From every point of view, therefore, this cause is correctly maintained as an individual or direct action for the benefit of those purportedly harmed, the preferred shareholders, and is therefore necessarily not one which may, much less must, be brought on behalf of the corporation as a derivative case. Eisenberg v. Flying Tiger Line, Inc., 451 F.2d 267 (2d Cir.1971) (action against directors for violation of alleged duty owed individually to stockholders not to merge corporation maintainable as direct action); Jones v. H.F. Ahmanson & Co., 1 Cal.3d 93, 81 Cal. Rptr. 592, 460 P.2d 464 (1969) (suit against majority shareholders for decreased value of stock not derivative); Lipton v. News Int'l, PLC, 514 A.2d 1075 (Del. 1986) (allegations against corporations and their officers and directors for deprivation of voting rights and waste of corporate assets created individual causes of action); Witherbee v. Bowles, 201 N.Y. 427, 95 N.E. 27 (1911) (complaint to set aside sale of corporate stock and acts of directors states causes of action for injury to stockholders individually); Lehrman v. Godchaux Sugars, Inc., 207 Misc. 314, 138 N.Y.S.2d 163 (Sup.Ct. 1955) (alleged wrongful recapitalization personal right belonging to stockholder); Reifsnyder v. Pittsburgh Outdoor Advertising Co., 405 Pa. 142, 173 A.2d 319 (1961) (shareholder may bring direct action to protect voting rights). See generally Karnegis v. Lazzo, 243 So.2d 642 (Fla. 3d DCA 1971) (allegations of both individual and derivative claims sufficient to state separate causes of action). The trial judge erred in ruling to the contrary.

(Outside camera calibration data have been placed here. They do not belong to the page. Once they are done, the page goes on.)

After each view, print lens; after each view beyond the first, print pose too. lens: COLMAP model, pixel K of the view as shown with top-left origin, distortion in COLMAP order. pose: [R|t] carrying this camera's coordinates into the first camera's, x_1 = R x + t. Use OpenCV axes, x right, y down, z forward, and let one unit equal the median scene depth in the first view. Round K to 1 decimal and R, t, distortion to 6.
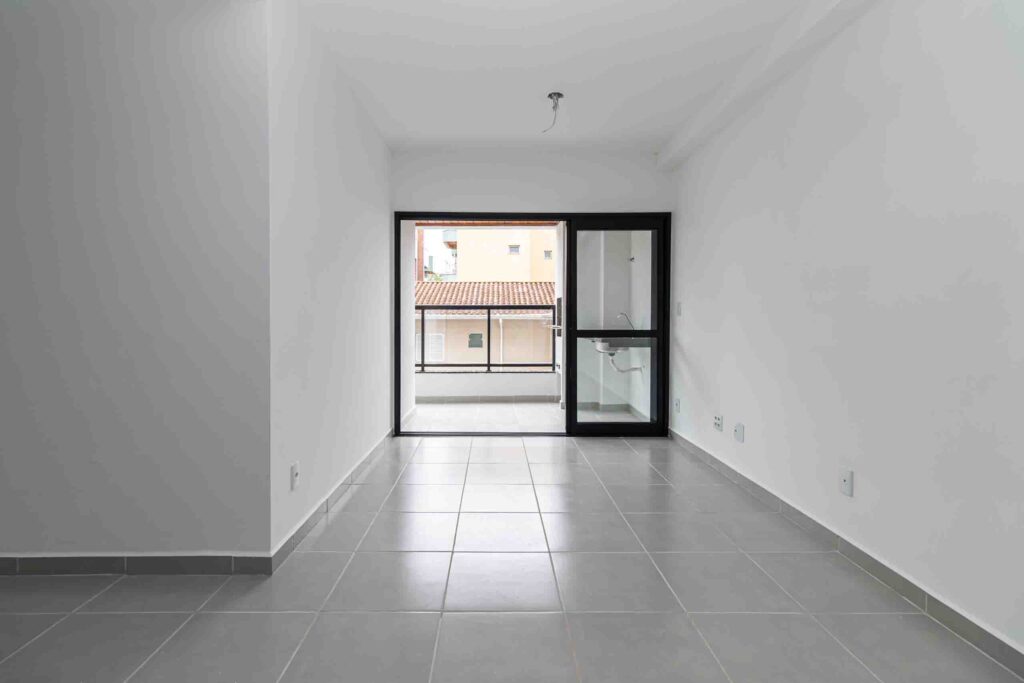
lens RADIAL K [[483.2, 0, 512.4], [0, 483.2, 335.8], [0, 0, 1]] dist [0.012754, -0.000307]
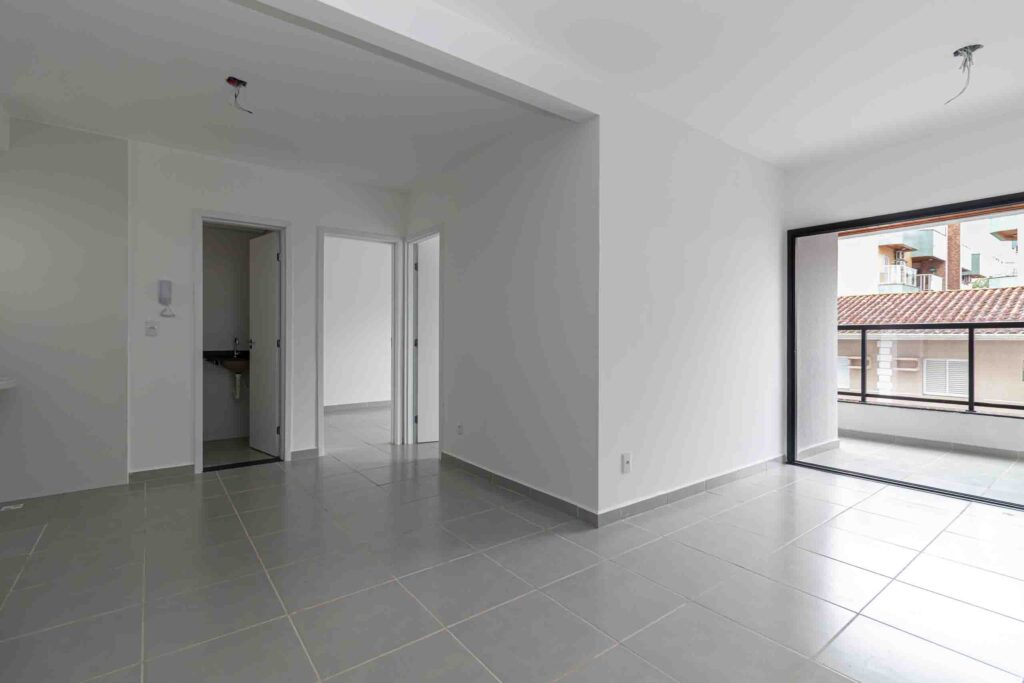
lens RADIAL K [[483.2, 0, 512.4], [0, 483.2, 335.8], [0, 0, 1]] dist [0.012754, -0.000307]
pose [[0.594663, -0.010722, -0.803904, 0.206612], [-0.024891, 0.999186, -0.031739, -0.001097], [0.803590, 0.038884, 0.593912, -0.013283]]
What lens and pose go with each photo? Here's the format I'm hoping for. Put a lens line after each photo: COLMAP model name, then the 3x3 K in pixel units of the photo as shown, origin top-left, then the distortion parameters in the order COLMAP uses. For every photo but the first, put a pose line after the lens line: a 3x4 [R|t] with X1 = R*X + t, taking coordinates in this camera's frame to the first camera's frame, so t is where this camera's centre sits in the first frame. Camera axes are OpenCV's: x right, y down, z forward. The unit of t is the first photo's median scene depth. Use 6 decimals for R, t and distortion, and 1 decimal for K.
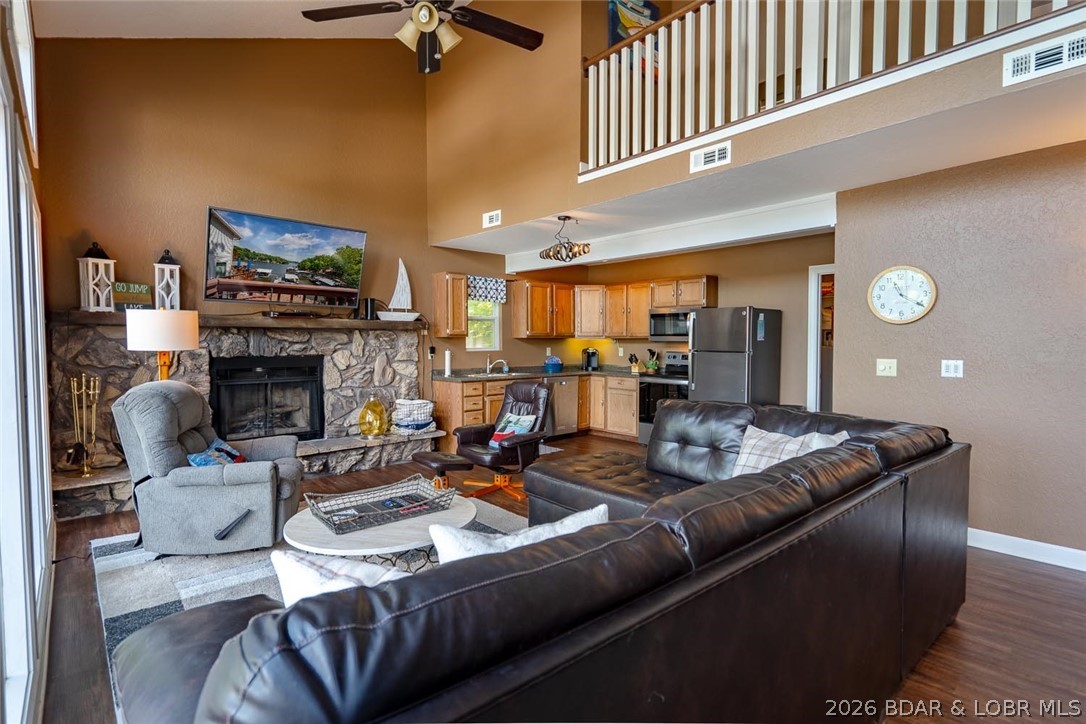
lens RADIAL K [[521.5, 0, 542.6], [0, 521.5, 358.9], [0, 0, 1]] dist [0.000283, 0.000737]
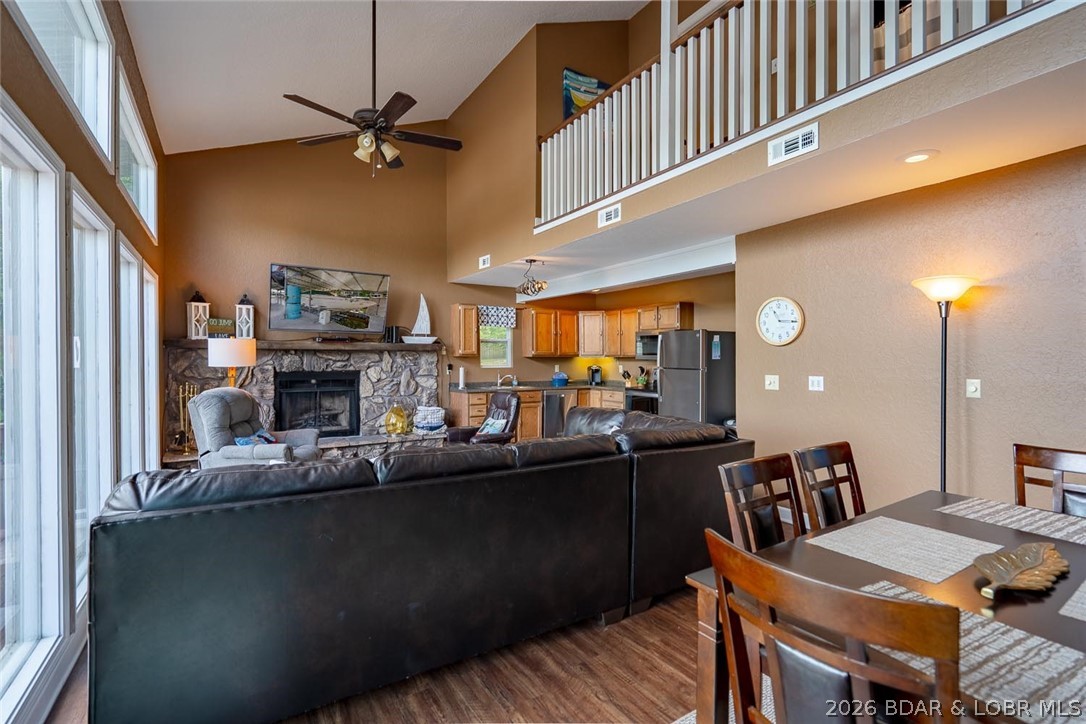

As we have noted, the lower court reached neither the legal nor the factual validity of the claims asserted. The appellees, however, ask us to consider these questions initially on appeal under the doctrine that we may affirm if the lower court has reached the correct result for an incorrect reason. We decline this invitation. Instead we invoke the rule, one which seems especially appropriate in this difficult and esoteric field, that:

appropriate principles of appellate decisionmaking dictate that we have the benefit of [these questions] having been first considered and decided by the lower court. See Aetna Cas. & Surety Co. v. Flowers, 330 U.S. 464, 468, 67 S.Ct. 798, 800, 91 L.Ed. 1024, 1027 (1947); United States v. Ballard, 322 U.S. 78, 88, 64 S.Ct. 882, 887, 88 L.Ed. 1148, 1154 (1944).

City of Coral Gables v. Puiggros, 376 So.2d 281, 285 (Fla. 3d DCA 1979); Vaughan v. Progressive American Ins. Co., 435 So.2d 889, 891 (Fla. 1st DCA 1983); see City of Miami v. Gates, 393 So.2d 586, 589 n. 9 (Fla. 3d DCA 1981), review denied, 402 So.2d 608 (Fla. 1981). The trial court should thus first determine these issues as *609 they may be appropriately presented after remand.

Accordingly, the final order below is reversed and the cause remanded for further proceedings consistent with this opinion.

REVERSED AND REMANDED.

NOTES

[1] The defendants make no challenge to the maintenance of this case as a class action.